__INFORMATION SHOWN__
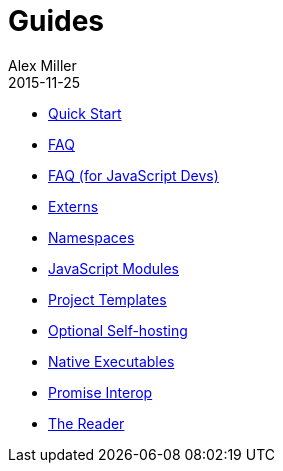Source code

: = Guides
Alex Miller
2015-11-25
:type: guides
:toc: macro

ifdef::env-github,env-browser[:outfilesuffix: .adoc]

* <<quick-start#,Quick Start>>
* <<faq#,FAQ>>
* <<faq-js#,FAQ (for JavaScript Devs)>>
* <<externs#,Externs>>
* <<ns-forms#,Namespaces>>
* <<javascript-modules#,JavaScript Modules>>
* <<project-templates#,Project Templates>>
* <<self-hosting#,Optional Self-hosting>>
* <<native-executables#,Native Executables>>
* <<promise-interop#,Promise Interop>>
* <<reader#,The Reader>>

* * *

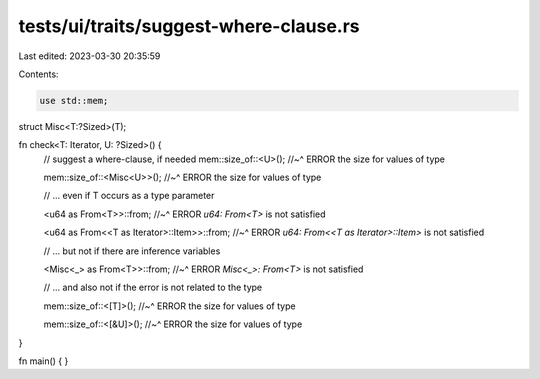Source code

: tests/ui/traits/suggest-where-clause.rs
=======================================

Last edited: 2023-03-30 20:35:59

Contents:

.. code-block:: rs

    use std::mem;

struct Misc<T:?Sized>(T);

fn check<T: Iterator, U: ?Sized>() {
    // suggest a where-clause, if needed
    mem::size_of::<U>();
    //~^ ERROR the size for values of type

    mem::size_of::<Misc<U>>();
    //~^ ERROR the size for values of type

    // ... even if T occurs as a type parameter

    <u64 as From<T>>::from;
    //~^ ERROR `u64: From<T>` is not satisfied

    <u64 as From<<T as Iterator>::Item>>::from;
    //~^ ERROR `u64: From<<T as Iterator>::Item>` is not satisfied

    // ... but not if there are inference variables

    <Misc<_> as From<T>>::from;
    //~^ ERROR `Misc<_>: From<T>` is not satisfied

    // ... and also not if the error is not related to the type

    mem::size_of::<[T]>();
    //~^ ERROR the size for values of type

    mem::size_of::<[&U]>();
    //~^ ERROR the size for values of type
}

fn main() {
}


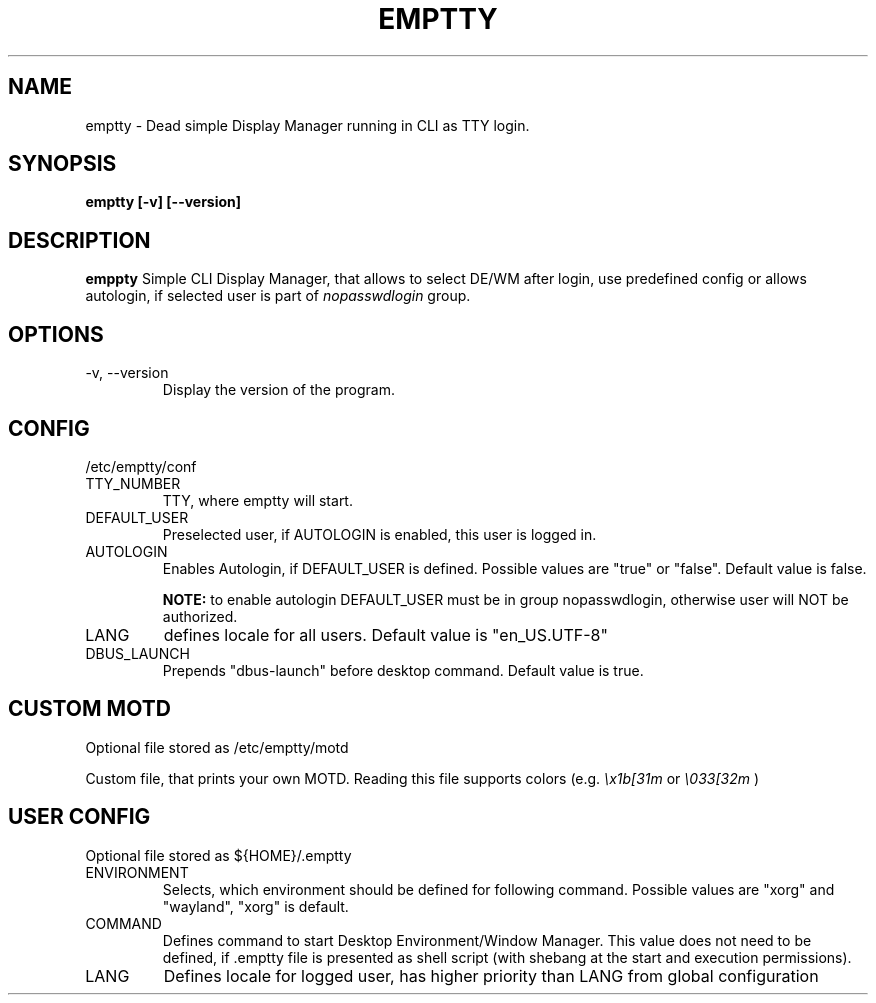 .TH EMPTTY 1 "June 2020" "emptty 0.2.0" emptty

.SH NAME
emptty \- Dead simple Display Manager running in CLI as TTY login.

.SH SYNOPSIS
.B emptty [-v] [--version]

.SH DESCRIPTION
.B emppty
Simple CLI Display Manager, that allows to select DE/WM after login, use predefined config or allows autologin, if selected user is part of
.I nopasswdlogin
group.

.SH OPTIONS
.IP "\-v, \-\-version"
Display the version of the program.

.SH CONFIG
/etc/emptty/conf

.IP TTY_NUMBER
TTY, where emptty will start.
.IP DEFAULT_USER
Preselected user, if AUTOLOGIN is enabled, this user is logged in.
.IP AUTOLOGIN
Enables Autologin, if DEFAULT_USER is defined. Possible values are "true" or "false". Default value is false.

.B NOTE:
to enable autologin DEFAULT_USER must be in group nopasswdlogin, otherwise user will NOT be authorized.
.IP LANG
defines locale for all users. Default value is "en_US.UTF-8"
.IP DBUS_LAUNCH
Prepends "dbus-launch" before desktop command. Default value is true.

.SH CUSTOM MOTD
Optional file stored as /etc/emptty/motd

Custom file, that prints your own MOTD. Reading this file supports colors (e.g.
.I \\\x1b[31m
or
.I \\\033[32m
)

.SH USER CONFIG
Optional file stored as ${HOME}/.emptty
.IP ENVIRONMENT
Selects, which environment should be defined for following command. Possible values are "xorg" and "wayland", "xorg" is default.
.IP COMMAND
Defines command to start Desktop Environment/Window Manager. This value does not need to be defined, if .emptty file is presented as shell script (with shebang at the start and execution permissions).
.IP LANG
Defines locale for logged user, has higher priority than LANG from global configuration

* * *

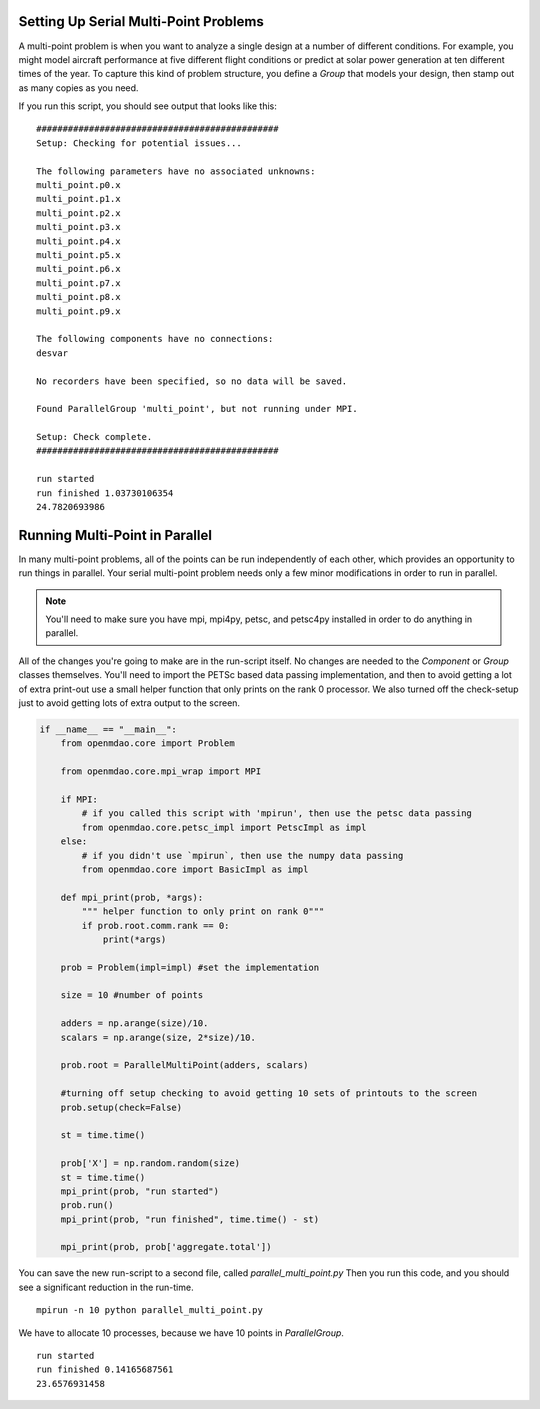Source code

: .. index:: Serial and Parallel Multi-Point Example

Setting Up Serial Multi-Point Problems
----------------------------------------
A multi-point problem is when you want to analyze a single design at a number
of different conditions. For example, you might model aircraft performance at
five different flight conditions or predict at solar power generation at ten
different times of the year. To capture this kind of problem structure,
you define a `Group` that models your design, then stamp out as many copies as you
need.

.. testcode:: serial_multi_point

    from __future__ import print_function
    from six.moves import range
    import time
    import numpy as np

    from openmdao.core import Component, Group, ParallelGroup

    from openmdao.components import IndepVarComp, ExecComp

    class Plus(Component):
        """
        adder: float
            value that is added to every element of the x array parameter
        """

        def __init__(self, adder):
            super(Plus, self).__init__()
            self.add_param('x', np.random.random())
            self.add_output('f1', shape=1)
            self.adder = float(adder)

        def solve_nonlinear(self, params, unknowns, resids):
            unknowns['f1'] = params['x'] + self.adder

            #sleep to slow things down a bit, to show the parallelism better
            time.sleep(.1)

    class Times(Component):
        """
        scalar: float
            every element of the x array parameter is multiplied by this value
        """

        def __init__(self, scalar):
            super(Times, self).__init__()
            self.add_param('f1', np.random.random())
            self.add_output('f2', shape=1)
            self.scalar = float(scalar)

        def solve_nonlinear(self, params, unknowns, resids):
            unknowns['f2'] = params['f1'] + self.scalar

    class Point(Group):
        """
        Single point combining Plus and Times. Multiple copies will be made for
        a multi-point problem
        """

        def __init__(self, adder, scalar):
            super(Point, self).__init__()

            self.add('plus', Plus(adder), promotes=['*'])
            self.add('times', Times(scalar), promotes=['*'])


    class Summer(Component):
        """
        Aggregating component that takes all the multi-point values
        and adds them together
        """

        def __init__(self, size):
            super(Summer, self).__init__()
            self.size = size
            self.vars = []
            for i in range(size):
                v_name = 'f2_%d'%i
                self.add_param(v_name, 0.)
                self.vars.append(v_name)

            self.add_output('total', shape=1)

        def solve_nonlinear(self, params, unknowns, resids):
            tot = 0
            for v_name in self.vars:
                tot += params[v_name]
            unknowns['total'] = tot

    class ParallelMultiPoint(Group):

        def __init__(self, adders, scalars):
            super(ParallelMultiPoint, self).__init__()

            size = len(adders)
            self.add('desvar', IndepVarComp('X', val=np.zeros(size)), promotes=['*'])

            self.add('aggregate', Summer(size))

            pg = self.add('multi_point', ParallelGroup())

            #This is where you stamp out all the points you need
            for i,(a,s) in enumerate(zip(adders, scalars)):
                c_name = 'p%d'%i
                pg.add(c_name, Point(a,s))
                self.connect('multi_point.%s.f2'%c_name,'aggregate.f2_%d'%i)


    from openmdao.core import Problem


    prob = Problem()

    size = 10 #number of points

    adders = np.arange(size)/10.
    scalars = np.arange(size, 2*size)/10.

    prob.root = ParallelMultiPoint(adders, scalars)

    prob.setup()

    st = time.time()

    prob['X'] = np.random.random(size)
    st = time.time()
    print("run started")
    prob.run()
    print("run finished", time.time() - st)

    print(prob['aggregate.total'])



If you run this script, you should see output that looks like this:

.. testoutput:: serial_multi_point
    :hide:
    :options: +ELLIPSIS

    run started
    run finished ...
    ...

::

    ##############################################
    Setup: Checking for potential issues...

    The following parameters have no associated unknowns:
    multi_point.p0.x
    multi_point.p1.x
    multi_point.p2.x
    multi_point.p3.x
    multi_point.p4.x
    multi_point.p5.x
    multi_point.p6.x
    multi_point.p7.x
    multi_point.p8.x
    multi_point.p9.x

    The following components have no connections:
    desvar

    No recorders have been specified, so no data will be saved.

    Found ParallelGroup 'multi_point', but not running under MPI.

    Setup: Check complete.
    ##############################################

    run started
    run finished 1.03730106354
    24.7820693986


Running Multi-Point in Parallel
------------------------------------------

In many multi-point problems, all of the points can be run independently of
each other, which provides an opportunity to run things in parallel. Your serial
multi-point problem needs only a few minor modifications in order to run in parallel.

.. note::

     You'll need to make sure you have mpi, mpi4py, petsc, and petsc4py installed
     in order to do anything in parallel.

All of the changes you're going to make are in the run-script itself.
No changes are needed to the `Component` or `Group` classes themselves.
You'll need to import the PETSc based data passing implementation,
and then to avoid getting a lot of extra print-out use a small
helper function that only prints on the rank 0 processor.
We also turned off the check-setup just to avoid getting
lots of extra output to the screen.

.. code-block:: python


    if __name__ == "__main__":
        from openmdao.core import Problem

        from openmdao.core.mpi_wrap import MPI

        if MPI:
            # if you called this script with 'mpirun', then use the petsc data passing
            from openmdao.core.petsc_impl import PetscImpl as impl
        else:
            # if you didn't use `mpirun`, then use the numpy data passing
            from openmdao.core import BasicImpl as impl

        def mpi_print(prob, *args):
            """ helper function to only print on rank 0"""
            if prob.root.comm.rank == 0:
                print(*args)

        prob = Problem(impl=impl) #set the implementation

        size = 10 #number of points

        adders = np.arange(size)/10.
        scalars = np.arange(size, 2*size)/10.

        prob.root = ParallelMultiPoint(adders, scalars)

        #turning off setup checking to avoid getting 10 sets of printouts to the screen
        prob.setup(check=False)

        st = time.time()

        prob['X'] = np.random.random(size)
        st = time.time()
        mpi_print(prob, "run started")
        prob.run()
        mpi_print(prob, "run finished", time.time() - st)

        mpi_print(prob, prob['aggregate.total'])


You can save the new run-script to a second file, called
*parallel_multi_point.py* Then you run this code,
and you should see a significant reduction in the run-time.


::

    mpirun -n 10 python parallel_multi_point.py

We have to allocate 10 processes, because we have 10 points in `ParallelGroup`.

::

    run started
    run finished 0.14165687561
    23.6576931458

__WHAT YOU NEED TO DO__
Your response should be the count of lines in the material above that contain "will", with nothing added.

__RESPONSE FOR THIS EXERCISE__
4